Красный Крест угостил нас кофе, затем настало время горячего
У Марка, как и у всех нас, завелись вши, и от него воняло. Однако вонь его была специфическая, и он беспокоился, как бы это не оказалась гангрена. Мы пытались обсуждать возможные сценарии будущего, но неизменно возвращались к обмену историями ужасов, пытаясь перещеголять друг друга.
Я рассказывал Марку про сотрудников тайной полиции, дежурящих у входа, когда к нам заглянул один из сотрудников Красного Креста, сказавший, что возникла задержка. Вылететь мы сможем не раньше завтрашнего утра, так как наш самолет, улетевший в Саудовскую Аравию за пленными иракцами, из-за ухудшившейся погоды сегодня уже не сможет вернуться.
Ребята из Красного Креста были в напряжении.
Они расставили по коридорам и у всех входов часовых, вооружив их свечами и едой. Все опасались, что предстоящая ночь выдастся напряженной.
Мы с Марком выпили по пиву и заснули. Я намеревался на всякий случай улечься на полу рядом с его носилками, однако все получилось не так. Я поднялся наверх, чтобы взять хлеб и шоколад, и заснул в кресле. Ребята из Красного Креста, бодрствовавшие всю ночь напролет, сидели среди нас группами по двое и по трое.
Я проснулся рано. Появилось какое-то официальное лицо, с улыбкой объявившее нам, что пришло время возвращаться домой. Перед нами с Марком встал вопрос безопасности, потому что бойцы нашего полка любой ценой не должны показывать свои лица прессе. Поднявшись наверх, я поговорил с летчиками, а затем поделился своим беспокойством с Красным Крестом.
— Никаких проблем, — ответили мне. — В тот самый момент, когда к дверям гостиницы подъедет автобус, к черному входу будут подъезжать кареты «Скорой помощи», потому что носилки можно выносить только через служебные помещения. И вы просто поедете в одной из них вместе со своим другом.
Летчики согласились устроить для журналистов отвлекающий маневр. Выходя из гостиницы, они натянули на головы свитера, и тотчас же защелкали фотоаппараты. Снимки этих «ребят из спецназа», стесняющихся журналистов, впоследствии обошли весь мир.
Мы выехали одной колонной. В нашей машине спереди сидели двое парней из Красного Креста, и когда мы оказались на улицах Багдада, один из них сказал:
— Если хотите, мы устроим вам ознакомительную экскурсию по Багдаду.
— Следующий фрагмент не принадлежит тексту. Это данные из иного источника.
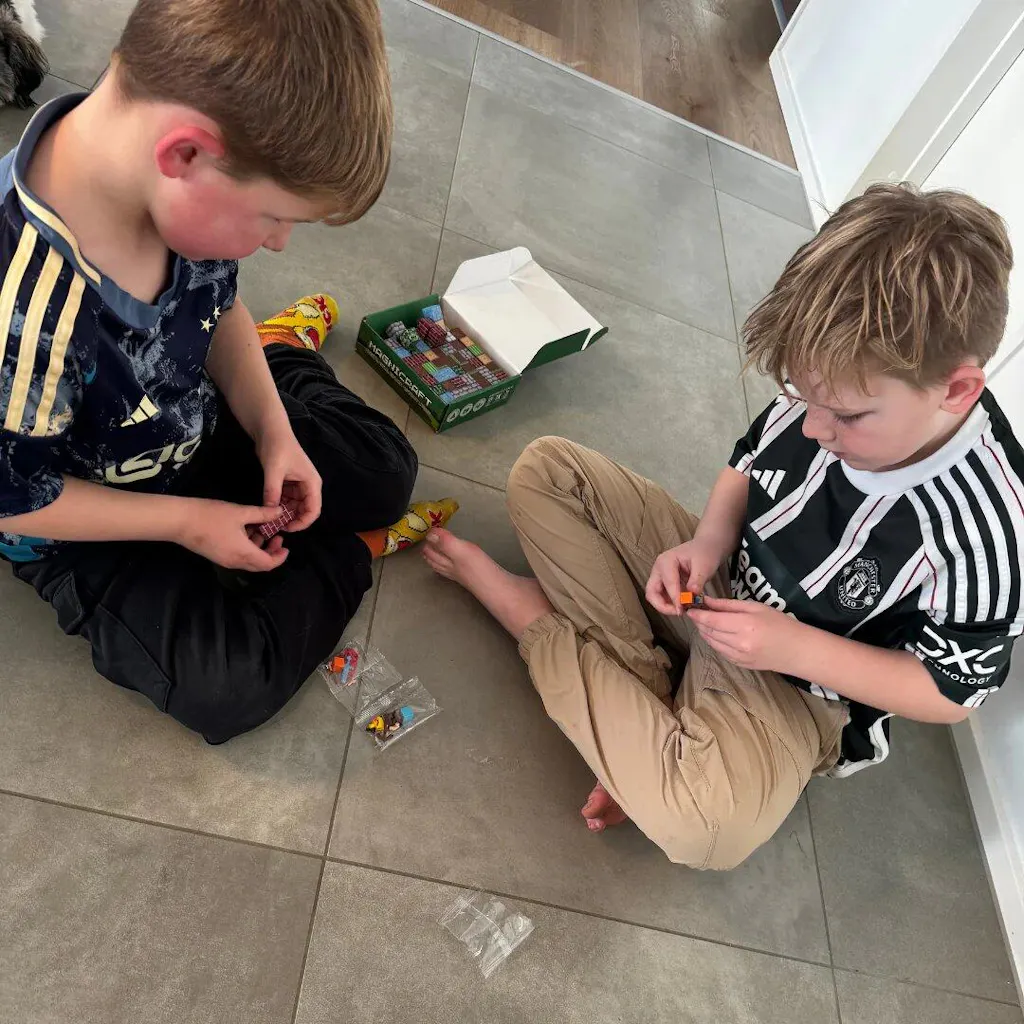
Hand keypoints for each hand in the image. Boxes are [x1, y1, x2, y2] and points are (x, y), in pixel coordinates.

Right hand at [175, 498, 290, 571]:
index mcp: (243, 553)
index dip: (280, 557)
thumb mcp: (240, 512)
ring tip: (260, 529)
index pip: (268, 564)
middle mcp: (235, 562)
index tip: (285, 545)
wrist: (179, 521)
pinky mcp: (216, 556)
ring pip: (248, 560)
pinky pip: (238, 556)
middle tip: (276, 536)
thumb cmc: (211, 515)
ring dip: (258, 548)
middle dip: (271, 552)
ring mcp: (224, 560)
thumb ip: (262, 514)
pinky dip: (246, 547)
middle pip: (259, 565)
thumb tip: (280, 512)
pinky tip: (245, 530)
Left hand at [255, 421, 321, 531]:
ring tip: (270, 520)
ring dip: (285, 514)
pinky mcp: (288, 483)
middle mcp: (308, 486)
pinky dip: (279, 506)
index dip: (302, 523)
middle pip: (304, 511)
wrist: (270, 430)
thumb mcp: (274, 470)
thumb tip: (269, 512)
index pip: (313, 510)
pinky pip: (286, 500)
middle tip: (275, 526)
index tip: (286, 528)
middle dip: (292, 520)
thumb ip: (272, 492)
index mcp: (312, 483)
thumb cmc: (277, 446)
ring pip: (295, 507)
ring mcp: (298, 485)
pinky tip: (268, 509)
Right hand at [645, 538, 723, 615]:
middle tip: (678, 612)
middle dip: (662, 605)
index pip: (667, 583)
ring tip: (682, 610)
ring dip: (665, 606)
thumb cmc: (705, 553)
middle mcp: (658, 569)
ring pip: (654, 596)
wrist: (706, 547)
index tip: (683, 610)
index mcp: (666, 561)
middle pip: (651, 592)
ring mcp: (660, 576)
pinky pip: (662, 596)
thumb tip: (691, 595)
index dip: (674, 599)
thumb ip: (697, 580)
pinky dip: (670, 604)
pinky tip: (683, 606)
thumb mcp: (704, 566)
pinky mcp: (664, 582)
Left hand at [687, 596, 803, 671]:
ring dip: (704, 632)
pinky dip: (714, 642)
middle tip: (695, 613)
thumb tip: (707, 601)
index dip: (697, 615)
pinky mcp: (740, 664)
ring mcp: (739, 656)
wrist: (797, 650)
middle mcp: (739, 643)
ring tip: (704, 622)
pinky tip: (716, 634)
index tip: (689, 608)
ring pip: (712, 643)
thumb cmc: (780, 623)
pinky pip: (720, 651)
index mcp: (744, 625)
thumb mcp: (756, 607)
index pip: (711, 620)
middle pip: (709, 632)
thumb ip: (729, 605)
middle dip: (699, 622)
Посмотрите налево, — продолжал он голосом профессионального гида, — это комплекс Министерства информации. Он состоит из нескольких зданий, и только одно из них было разрушено. Вот и говорите после этого про «умные» бомбы. А справа от вас находится здание министерства…
Все улицы были завешаны портретами Саддама и изображениями мусульманского полумесяца. Разрушения были повсюду, но, судя по их виду, бомбардировки были точечными. Несомненно, удары наносились исключительно по военным целям. Гражданские здания, расположенные в непосредственной близости с этими руинами, оставались практически без повреждений.
Парень из Красного Креста стал рассказывать про обмены иранских и иракских военнопленных, в которых он принимал участие. По его словам, двадцатилетние парнишки выглядели лет на сорок — столько ужасов им пришлось перенести. По сути дела, жизнь их была полностью разрушена. Среди них было много раненых; они не получали никакой медицинской помощи, гниющие раны были в ужасном состоянии.